-- The data follows --

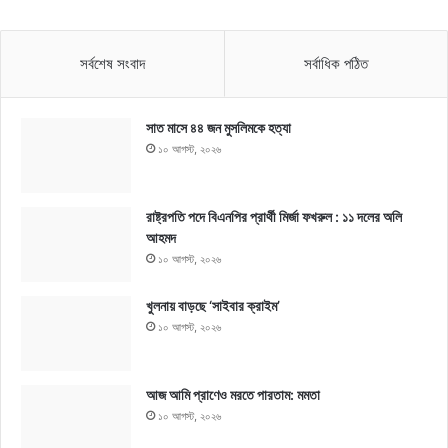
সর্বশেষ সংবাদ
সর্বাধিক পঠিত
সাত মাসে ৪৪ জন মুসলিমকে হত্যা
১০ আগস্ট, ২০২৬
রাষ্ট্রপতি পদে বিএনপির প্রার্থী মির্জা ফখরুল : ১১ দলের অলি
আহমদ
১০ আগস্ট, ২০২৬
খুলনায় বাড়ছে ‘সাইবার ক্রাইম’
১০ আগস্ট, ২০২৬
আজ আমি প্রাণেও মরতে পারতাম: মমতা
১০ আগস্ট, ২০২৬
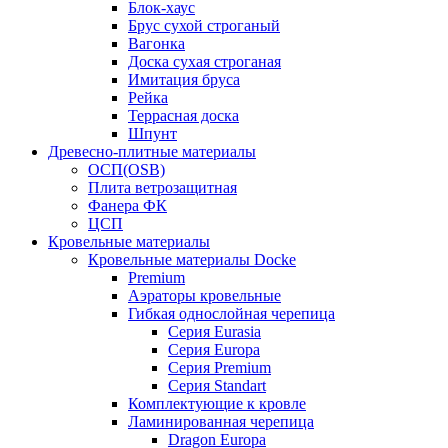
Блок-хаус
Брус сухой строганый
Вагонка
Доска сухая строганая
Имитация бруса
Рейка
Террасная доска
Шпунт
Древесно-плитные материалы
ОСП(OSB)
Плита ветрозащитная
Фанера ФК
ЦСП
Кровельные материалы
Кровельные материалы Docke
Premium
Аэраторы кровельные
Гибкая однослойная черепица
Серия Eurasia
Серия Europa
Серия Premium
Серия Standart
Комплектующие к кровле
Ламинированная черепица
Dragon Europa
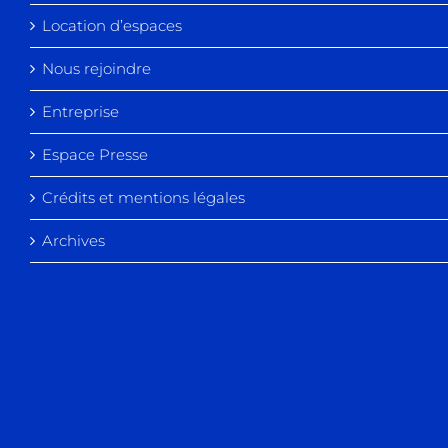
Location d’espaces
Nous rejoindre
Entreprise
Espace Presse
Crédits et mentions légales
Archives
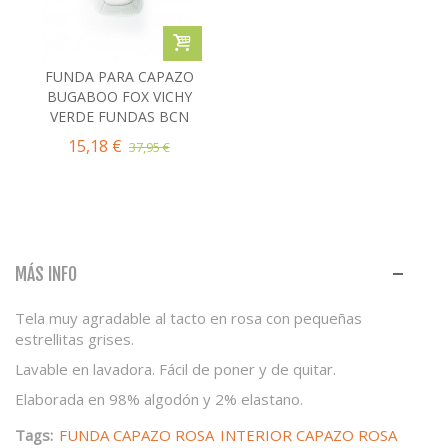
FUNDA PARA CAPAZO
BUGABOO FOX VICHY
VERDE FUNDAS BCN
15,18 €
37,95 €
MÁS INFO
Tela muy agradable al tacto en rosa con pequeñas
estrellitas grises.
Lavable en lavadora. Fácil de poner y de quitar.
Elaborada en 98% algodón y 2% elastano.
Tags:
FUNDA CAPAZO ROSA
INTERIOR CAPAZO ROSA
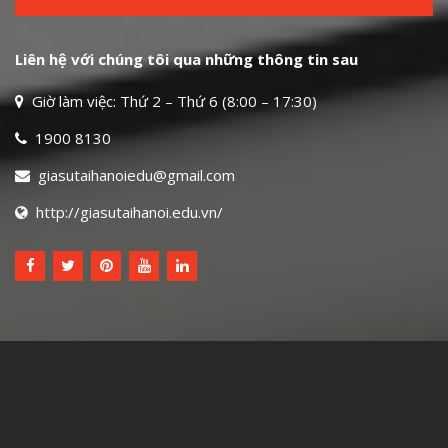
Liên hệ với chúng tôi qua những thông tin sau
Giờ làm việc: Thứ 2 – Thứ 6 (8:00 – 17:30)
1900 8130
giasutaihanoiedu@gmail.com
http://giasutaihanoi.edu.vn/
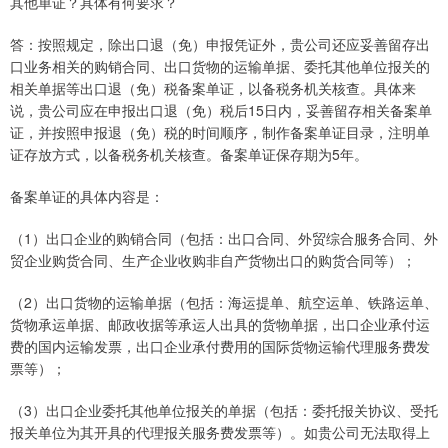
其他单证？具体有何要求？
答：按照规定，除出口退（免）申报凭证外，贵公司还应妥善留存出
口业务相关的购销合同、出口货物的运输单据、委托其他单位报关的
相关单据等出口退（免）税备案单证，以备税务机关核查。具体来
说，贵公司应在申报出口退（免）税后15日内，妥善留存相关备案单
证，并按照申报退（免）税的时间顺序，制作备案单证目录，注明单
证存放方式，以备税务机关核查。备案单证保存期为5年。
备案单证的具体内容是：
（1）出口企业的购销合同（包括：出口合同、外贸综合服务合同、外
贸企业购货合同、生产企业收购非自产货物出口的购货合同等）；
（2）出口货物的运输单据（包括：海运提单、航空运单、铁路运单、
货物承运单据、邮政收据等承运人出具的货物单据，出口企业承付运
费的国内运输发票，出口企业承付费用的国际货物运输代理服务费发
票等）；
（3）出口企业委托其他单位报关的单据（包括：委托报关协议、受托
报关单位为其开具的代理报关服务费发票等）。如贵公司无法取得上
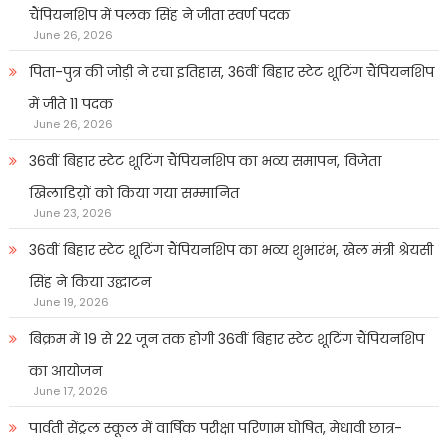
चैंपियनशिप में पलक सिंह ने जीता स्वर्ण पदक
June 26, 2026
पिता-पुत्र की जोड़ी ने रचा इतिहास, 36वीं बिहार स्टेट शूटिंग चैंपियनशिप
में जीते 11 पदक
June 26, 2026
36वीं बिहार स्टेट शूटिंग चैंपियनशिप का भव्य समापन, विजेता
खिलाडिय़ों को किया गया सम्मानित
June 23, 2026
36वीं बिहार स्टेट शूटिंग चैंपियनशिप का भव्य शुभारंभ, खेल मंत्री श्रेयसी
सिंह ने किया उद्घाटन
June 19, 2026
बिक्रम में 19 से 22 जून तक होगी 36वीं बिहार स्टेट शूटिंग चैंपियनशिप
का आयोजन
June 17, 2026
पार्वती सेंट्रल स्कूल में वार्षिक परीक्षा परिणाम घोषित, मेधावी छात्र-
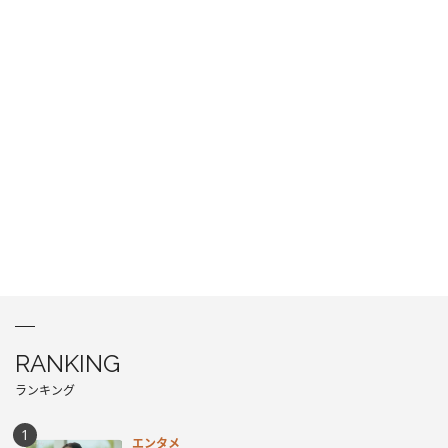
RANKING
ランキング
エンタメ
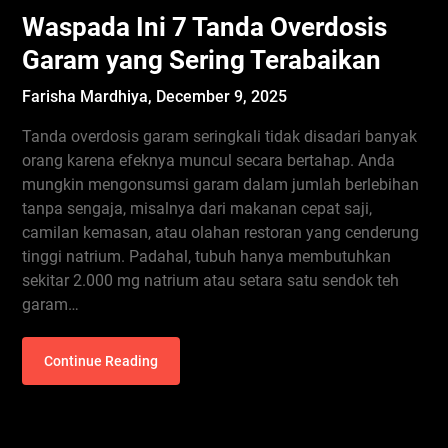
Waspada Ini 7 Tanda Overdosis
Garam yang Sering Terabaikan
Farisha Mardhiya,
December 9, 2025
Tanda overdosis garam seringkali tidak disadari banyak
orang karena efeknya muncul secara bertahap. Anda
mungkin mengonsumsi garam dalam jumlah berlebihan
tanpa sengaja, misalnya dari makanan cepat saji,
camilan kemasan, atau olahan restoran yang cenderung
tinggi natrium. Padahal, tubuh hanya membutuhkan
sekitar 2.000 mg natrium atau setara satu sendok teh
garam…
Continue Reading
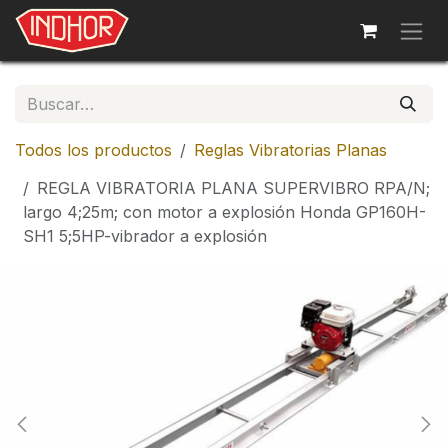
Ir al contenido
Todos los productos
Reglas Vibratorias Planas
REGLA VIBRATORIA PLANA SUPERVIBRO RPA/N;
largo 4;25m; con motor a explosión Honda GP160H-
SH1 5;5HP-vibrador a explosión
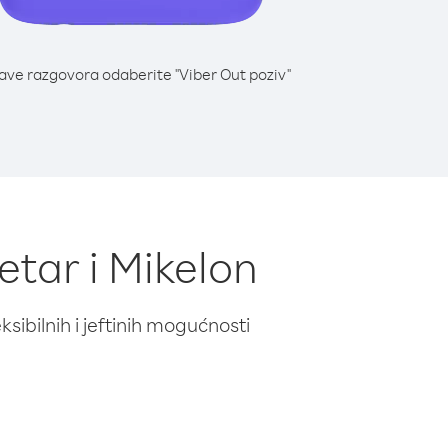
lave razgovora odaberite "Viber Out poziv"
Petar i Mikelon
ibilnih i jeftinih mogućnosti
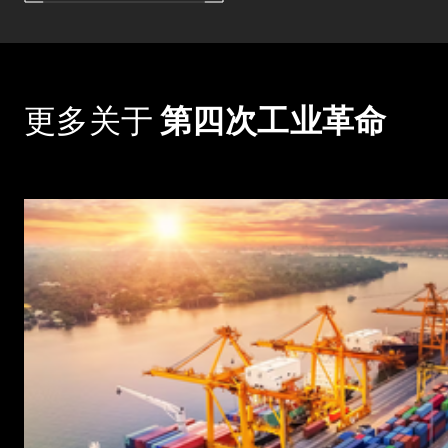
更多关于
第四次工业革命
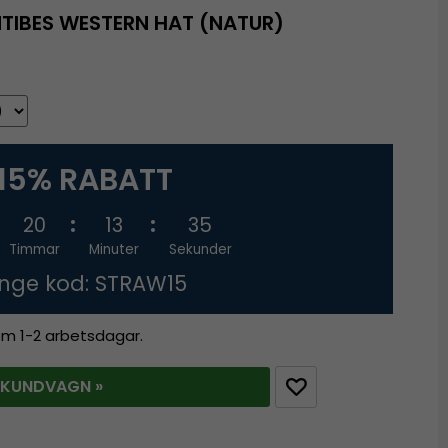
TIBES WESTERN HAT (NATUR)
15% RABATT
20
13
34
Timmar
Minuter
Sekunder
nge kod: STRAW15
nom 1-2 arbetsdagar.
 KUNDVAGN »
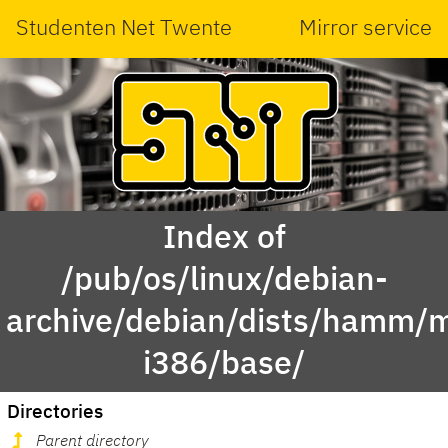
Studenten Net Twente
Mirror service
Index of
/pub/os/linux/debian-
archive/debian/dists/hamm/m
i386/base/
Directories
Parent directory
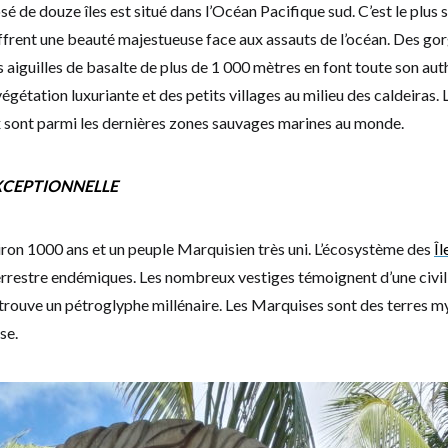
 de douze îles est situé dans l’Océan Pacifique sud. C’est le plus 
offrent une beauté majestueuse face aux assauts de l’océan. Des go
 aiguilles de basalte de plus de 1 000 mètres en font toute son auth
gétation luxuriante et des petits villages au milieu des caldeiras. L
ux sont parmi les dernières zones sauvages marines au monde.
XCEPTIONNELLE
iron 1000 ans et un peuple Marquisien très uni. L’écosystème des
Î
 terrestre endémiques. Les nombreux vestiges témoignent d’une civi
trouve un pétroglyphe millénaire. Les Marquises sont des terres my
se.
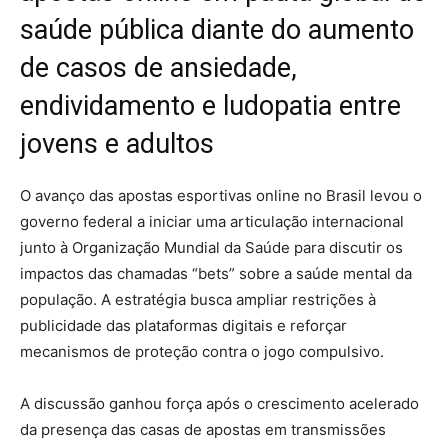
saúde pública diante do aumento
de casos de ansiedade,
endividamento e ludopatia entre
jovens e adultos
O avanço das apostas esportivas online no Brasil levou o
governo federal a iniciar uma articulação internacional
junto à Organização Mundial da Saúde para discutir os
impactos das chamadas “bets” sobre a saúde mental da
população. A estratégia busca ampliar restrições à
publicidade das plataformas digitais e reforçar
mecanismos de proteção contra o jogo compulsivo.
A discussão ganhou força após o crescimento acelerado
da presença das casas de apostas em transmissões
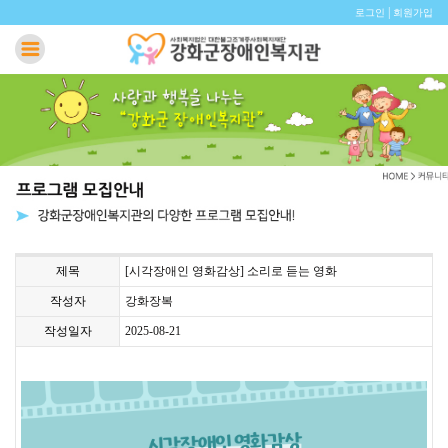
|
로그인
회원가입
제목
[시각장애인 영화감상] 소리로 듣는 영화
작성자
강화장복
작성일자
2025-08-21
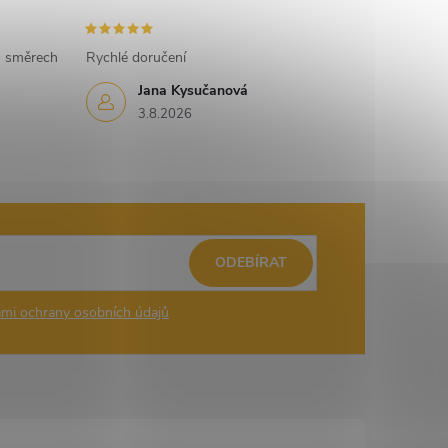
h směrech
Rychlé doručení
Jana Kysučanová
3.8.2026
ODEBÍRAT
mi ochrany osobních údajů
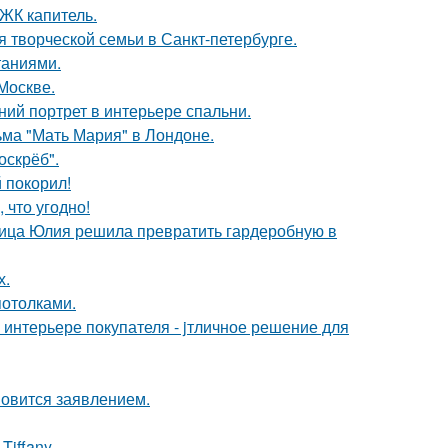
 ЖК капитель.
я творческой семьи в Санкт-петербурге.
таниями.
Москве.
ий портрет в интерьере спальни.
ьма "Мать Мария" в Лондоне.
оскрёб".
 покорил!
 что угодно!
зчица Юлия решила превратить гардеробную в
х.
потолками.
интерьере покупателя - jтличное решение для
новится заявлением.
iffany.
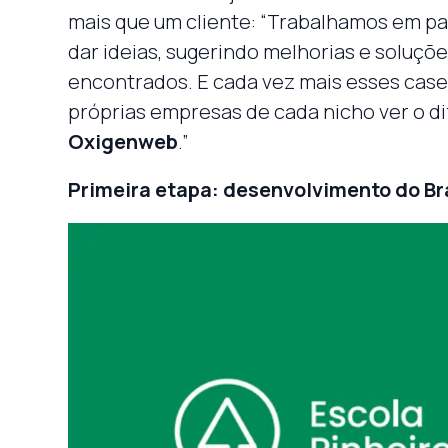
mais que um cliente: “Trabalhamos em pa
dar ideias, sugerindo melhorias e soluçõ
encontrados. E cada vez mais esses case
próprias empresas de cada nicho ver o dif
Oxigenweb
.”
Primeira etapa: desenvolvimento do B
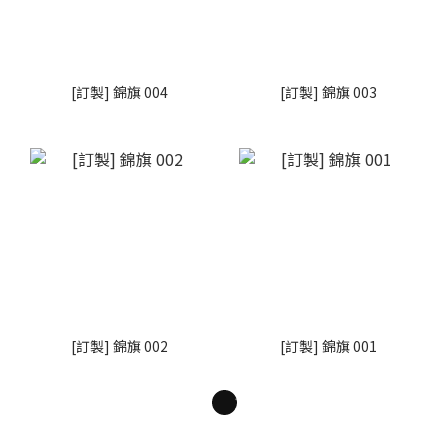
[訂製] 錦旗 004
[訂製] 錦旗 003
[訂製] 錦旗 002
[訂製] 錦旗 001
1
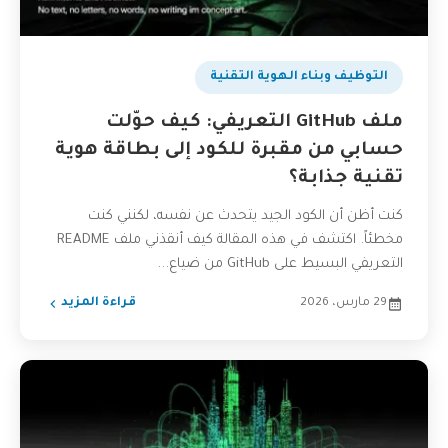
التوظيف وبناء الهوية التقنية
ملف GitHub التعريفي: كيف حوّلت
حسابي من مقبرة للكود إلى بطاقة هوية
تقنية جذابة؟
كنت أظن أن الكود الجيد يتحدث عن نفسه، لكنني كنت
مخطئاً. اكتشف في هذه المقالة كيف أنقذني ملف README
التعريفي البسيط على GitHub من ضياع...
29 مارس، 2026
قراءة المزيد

-- The data concluded --

What this task involves:
Gather every line of the items above that contains the word "CAPAZO". Case counts.

Exercise solution:
FUNDA PARA CAPAZO
FUNDA CAPAZO ROSA
INTERIOR CAPAZO ROSA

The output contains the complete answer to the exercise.